» To do:
Format the listing below as a Markdown table with the columns Row and Line, covering the line with "The voltmeter pictured" through the line with "Value: 7bar", both included. Number each line in Row, skip blank lines, and leave the pictures out.

» Available records:
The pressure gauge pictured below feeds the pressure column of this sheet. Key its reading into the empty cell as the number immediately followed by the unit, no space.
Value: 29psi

--

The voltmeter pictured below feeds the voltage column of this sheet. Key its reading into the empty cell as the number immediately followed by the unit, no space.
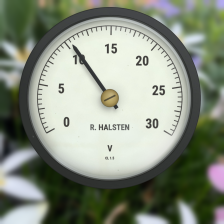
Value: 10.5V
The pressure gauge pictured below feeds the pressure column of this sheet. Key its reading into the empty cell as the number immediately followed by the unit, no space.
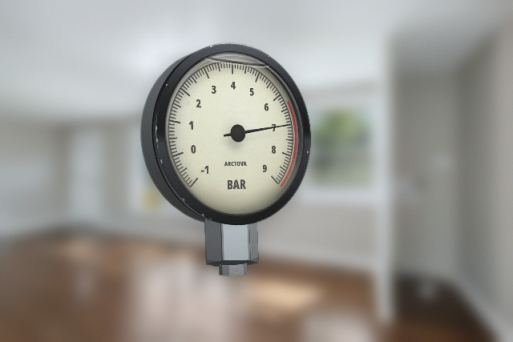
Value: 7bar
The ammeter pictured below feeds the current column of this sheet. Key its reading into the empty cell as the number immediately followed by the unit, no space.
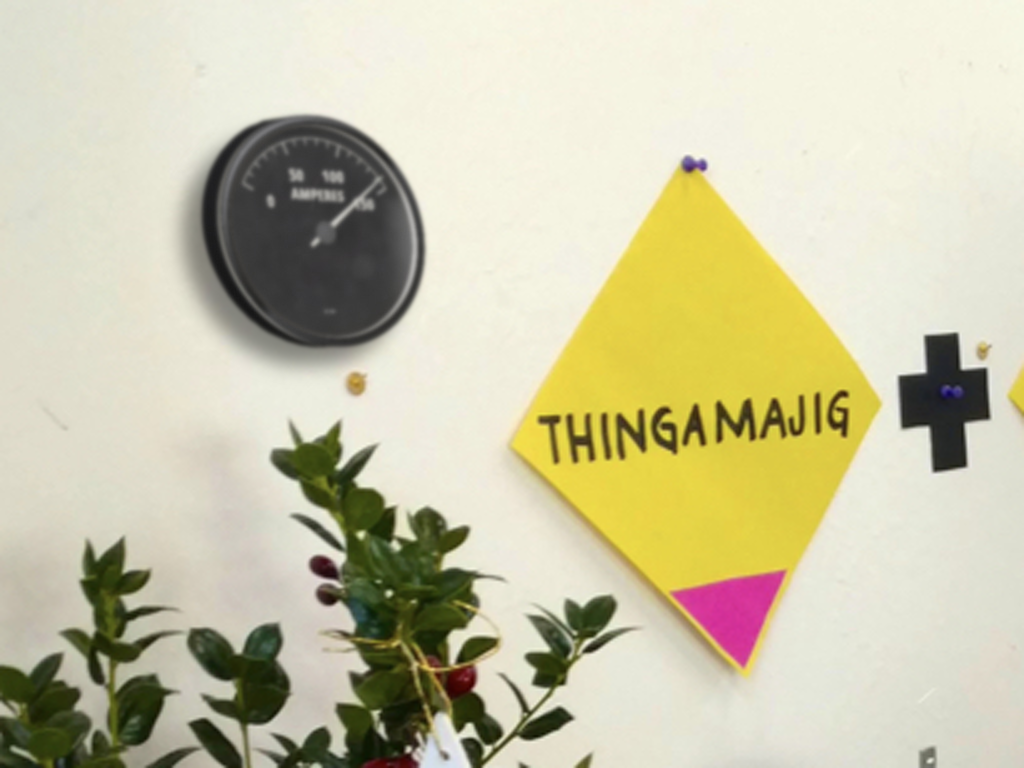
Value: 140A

» Result for this task:
| Row | Line |
|---|---|
| 1 | The voltmeter pictured below feeds the voltage column of this sheet. Key its reading into the empty cell as the number immediately followed by the unit, no space. |
| 2 | Value: 10.5V |
| 3 | The pressure gauge pictured below feeds the pressure column of this sheet. Key its reading into the empty cell as the number immediately followed by the unit, no space. |
| 4 | Value: 7bar |